In this question, I refer to two separate games. The first is a game where you roll and accumulate your score until a six appears:
You play a game using a standard six-sided die. You start with 0
points. Before every roll, you decide whether you want to continue the
game or end it and keep your points. After each roll, if you rolled 6,
then you lose everything and the game ends. Otherwise, add the score
from the die to your total points and continue/stop the game. When
should one stop playing this game?
The other is a game which I asked before, where you roll and accumulate your score until a repeat appears:
I keep rolling a die, and my score is the sum of all my rolls.
However, if I roll a value I had rolled before, I lose all. What is
the optimal strategy?
From what I gather in the first link, the greedy approach in the accepted answer is not technically correct since the calculated gain does not account for future rolls, although for some reason it is optimal. In the second link (the question I asked), I did not account for future rolls which hindered my analysis of when to stop (I am yet to figure out what the answerer means by "beating" the minimum sum of $1+2+3=6$. I am quite confused by these concepts, and therefore have two questions:
1) Sadly this is a repeat of one part the question I asked before — what exactly is meant by long-term gain of future rolls and how do you calculate it? Is it through some recursive probability calculation that accounts for our decision after each roll? Do we let the number of rolls tend to infinity?
2) More importantly, when is a greedy approach optimal, and how do we prove it? For the first link, I don’t really understand it (despite the thorough debate about it).
Thanks!
Best Answer
You don't need to account for future rolls, because of monotonicity of the games. As the game progresses, the gains don't increase and risks go higher. Also, in all states there exists at least non-decreasing strategy (to stop the game). That is why you can draw a graph of all states in the game and assign a number of immediate gain to each node and be sure that a node with a negative immediate gain cannot lead to node with positive immediate gain. So your strategy is just to end the game when the immediate gain is negative (because you can't lose a little at first and then gain more in the future rolls).
First game
The game has only one variable as a state — the number of points $p$. So the strategy $S$ can depend only on $p$. Next thing, if there is strategy $S_X$ that tells you to keep playing when you have $X$ points $S_X(X)=1$, then the strategy $$\tilde S_X(p) = \begin{cases}1 & p\le X \\ S_X(p) & p>X\end{cases}$$ will give you at least the same number of points in average. If $S_Y(Y)=0$, then the same true for: $$ \tilde S_Y(p) = \begin{cases}S_Y(p) & p< Y \\ 0 & p\ge Y\end{cases} $$
That means that the optimal strategy is just a critical number $P$, so $S(p)=1$ if $p\le P$ and $S(p)=0$ if $p>P$. The question is how to find $P$. Let's compare two strategies with $P_1=P$ and $P_2=P+1$. They tell you to do the same thing except for the moment when you have $p=P+1$ points. The first strategy will tell you to stop, the second one tells you to roll dice one more time and then stop (because you will gain at least 1 point, and $p+1=P+2>P+1$).

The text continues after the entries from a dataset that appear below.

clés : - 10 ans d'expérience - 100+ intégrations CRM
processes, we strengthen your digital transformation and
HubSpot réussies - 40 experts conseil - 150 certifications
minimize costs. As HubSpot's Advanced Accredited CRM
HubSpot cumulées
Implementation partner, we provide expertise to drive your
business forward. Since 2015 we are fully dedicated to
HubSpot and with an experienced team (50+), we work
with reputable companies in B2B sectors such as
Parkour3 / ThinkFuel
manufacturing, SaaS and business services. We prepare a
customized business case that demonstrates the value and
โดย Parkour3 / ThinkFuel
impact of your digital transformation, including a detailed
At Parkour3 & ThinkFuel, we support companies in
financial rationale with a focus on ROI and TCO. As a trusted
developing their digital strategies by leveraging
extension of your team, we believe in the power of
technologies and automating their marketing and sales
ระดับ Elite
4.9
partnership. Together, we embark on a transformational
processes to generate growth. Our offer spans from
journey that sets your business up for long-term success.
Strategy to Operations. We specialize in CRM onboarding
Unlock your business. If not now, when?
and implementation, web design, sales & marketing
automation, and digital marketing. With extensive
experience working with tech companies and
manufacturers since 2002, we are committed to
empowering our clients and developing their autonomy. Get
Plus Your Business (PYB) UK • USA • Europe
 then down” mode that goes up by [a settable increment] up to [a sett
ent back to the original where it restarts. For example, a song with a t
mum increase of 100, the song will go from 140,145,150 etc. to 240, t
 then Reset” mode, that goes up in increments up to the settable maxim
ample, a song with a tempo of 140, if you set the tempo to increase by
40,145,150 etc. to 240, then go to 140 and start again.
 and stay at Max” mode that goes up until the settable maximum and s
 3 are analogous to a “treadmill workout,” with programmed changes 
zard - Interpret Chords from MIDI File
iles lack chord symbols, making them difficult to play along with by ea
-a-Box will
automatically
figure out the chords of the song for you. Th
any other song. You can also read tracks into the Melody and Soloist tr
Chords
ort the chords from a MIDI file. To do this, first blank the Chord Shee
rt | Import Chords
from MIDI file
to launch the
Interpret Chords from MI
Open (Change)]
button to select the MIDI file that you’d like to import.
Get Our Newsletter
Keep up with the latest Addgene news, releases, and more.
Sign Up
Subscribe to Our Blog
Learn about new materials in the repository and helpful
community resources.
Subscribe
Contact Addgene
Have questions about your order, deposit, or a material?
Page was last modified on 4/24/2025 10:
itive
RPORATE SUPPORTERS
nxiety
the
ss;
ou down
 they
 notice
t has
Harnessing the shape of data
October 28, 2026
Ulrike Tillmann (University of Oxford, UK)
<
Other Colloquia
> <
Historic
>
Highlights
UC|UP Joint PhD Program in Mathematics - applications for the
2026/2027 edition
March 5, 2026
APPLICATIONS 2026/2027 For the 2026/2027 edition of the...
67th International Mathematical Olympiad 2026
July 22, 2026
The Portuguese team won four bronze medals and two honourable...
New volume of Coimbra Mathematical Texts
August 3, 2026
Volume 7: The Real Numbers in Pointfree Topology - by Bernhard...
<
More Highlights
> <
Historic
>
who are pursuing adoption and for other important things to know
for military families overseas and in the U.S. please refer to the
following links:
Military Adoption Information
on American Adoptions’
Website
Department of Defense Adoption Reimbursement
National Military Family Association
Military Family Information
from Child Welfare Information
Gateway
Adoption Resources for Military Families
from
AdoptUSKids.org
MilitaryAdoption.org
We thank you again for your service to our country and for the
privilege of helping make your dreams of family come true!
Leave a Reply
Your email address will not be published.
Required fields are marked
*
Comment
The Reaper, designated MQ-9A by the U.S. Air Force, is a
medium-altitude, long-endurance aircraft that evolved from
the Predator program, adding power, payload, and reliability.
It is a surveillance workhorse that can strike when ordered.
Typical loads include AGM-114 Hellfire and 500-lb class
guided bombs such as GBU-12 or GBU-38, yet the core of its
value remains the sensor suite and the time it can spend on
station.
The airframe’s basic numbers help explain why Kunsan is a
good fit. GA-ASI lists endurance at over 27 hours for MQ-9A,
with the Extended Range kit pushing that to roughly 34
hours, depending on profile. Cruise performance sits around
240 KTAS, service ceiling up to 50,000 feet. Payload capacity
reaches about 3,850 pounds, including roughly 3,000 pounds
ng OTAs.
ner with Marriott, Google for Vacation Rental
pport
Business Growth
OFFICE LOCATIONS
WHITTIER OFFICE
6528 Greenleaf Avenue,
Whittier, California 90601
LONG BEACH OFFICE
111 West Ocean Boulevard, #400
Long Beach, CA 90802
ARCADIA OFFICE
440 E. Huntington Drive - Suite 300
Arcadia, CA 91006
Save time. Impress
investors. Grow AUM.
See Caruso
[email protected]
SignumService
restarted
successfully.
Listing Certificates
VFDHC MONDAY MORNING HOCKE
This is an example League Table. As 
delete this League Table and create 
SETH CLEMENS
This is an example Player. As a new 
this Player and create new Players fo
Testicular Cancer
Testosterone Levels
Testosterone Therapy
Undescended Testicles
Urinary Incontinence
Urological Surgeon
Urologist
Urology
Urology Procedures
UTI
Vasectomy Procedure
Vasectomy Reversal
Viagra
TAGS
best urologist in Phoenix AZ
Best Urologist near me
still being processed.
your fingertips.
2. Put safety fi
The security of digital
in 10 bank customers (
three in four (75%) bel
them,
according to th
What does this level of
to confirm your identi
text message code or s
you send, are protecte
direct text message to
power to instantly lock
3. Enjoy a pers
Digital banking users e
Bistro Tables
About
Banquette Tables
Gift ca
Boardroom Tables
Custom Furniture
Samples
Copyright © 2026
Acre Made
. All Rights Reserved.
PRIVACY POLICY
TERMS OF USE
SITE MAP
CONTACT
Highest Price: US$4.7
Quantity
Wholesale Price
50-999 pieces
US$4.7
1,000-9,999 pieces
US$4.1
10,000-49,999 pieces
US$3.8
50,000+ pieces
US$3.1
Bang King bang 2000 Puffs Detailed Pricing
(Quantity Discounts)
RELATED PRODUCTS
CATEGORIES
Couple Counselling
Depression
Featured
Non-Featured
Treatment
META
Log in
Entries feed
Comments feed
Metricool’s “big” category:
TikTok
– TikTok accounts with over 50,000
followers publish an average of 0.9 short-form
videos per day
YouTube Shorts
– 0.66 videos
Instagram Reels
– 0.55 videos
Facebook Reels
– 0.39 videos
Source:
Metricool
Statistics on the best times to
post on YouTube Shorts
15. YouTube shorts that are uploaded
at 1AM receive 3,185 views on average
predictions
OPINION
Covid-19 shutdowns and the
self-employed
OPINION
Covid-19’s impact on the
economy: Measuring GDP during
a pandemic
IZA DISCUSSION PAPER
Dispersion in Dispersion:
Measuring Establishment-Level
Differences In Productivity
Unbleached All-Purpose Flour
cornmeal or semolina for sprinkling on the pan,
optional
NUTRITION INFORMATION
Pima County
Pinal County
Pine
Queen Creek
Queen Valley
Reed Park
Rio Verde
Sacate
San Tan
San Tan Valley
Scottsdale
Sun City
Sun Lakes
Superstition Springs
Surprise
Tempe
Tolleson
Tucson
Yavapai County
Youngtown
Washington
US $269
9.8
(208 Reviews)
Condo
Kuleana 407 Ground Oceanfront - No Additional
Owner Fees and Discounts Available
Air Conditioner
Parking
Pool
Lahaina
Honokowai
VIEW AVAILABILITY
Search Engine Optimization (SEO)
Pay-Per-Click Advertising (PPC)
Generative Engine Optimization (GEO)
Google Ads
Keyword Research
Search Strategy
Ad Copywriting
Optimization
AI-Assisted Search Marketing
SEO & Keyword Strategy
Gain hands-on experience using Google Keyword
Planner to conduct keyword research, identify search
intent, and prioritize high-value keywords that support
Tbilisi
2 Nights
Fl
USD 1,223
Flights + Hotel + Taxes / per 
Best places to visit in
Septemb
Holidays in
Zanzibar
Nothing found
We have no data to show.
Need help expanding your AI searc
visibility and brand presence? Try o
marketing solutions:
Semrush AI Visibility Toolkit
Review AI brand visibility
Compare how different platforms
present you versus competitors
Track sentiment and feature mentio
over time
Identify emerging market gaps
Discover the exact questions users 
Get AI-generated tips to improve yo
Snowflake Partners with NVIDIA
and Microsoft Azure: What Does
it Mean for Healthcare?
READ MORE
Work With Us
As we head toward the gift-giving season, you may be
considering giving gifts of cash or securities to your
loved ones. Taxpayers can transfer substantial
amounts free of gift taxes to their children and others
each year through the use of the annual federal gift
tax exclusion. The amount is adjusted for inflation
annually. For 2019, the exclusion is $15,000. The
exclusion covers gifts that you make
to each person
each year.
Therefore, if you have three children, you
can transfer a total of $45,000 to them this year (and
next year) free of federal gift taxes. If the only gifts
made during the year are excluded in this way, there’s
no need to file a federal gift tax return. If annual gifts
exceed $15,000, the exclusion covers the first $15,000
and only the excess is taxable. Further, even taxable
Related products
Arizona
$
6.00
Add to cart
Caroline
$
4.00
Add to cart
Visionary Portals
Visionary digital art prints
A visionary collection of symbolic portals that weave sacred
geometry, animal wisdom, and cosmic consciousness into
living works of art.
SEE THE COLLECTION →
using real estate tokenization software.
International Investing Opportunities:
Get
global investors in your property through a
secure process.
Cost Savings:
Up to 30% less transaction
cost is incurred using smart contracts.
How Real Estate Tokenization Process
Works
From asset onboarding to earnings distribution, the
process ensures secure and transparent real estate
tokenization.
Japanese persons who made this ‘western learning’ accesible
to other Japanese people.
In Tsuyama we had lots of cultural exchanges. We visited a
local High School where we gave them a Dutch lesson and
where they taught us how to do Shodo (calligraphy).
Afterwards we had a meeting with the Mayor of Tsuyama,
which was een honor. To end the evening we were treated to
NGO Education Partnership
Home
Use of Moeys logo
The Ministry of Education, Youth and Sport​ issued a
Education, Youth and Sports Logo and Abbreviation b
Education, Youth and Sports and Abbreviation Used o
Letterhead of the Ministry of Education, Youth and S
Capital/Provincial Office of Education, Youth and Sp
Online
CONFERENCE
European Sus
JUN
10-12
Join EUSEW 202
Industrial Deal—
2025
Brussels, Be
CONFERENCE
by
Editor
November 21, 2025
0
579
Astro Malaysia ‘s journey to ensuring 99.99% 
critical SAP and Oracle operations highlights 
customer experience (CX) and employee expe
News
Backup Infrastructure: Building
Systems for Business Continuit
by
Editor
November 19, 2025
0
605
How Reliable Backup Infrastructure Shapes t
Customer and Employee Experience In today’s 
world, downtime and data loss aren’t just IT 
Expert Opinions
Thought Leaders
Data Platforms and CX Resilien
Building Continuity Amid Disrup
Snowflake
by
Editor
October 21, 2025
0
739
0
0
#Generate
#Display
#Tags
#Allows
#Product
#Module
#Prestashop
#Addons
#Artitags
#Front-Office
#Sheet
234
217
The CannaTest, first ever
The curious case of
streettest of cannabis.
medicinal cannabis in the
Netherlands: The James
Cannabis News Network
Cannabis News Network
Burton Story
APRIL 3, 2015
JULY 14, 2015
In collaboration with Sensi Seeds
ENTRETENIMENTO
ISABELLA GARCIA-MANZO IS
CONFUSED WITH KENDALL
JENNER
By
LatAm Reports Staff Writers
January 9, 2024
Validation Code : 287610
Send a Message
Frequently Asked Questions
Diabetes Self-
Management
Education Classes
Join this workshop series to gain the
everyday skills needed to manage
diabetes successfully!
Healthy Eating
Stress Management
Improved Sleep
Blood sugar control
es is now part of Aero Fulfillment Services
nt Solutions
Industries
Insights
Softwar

The expectation of the first strategy is $E_1=P+1$ points. Expectation of the second strategy is $E_2=5(P+1)/6 + (1+2+3+4+5)/6=5P/6+20/6$. So if $P<15$, then $E_1<E_2$. If $P>15$, then $E_1>E_2$. And if $P=15$, then $E_1=E_2$. Thus, there are two optimal pure strategies with $P=15$ and $P=16$ and everything else is worse.
Second game It's the other story because now the state depends on what numbers $S_k=\{i_1,\ldots i_k\}$ were rolled before. (But we don't need to add the dependence on $p$ explicilty, since $p=\sum S_k = i_1+\ldots+i_k$
First thought: if strategy tells you to stop, when set $S_k$ was rolled, then you should also stop with set $\tilde S_k: \sum\tilde S_k > \sum S_k$. It's because you risk more $\frac k6\tilde p > \frac k6 p$, but gain less $\frac{6-k}6(21-\tilde p) < \frac{6-k}6(21-p)$.
That is why we need to check the “minimum sum” for each $k$ to see at what $k$ you should totally stop. Analysis of $S_3=\{1,2,3\}$ shows that you should always stop at $k=3$. And then you analysis of 2 throws is perfectly valid.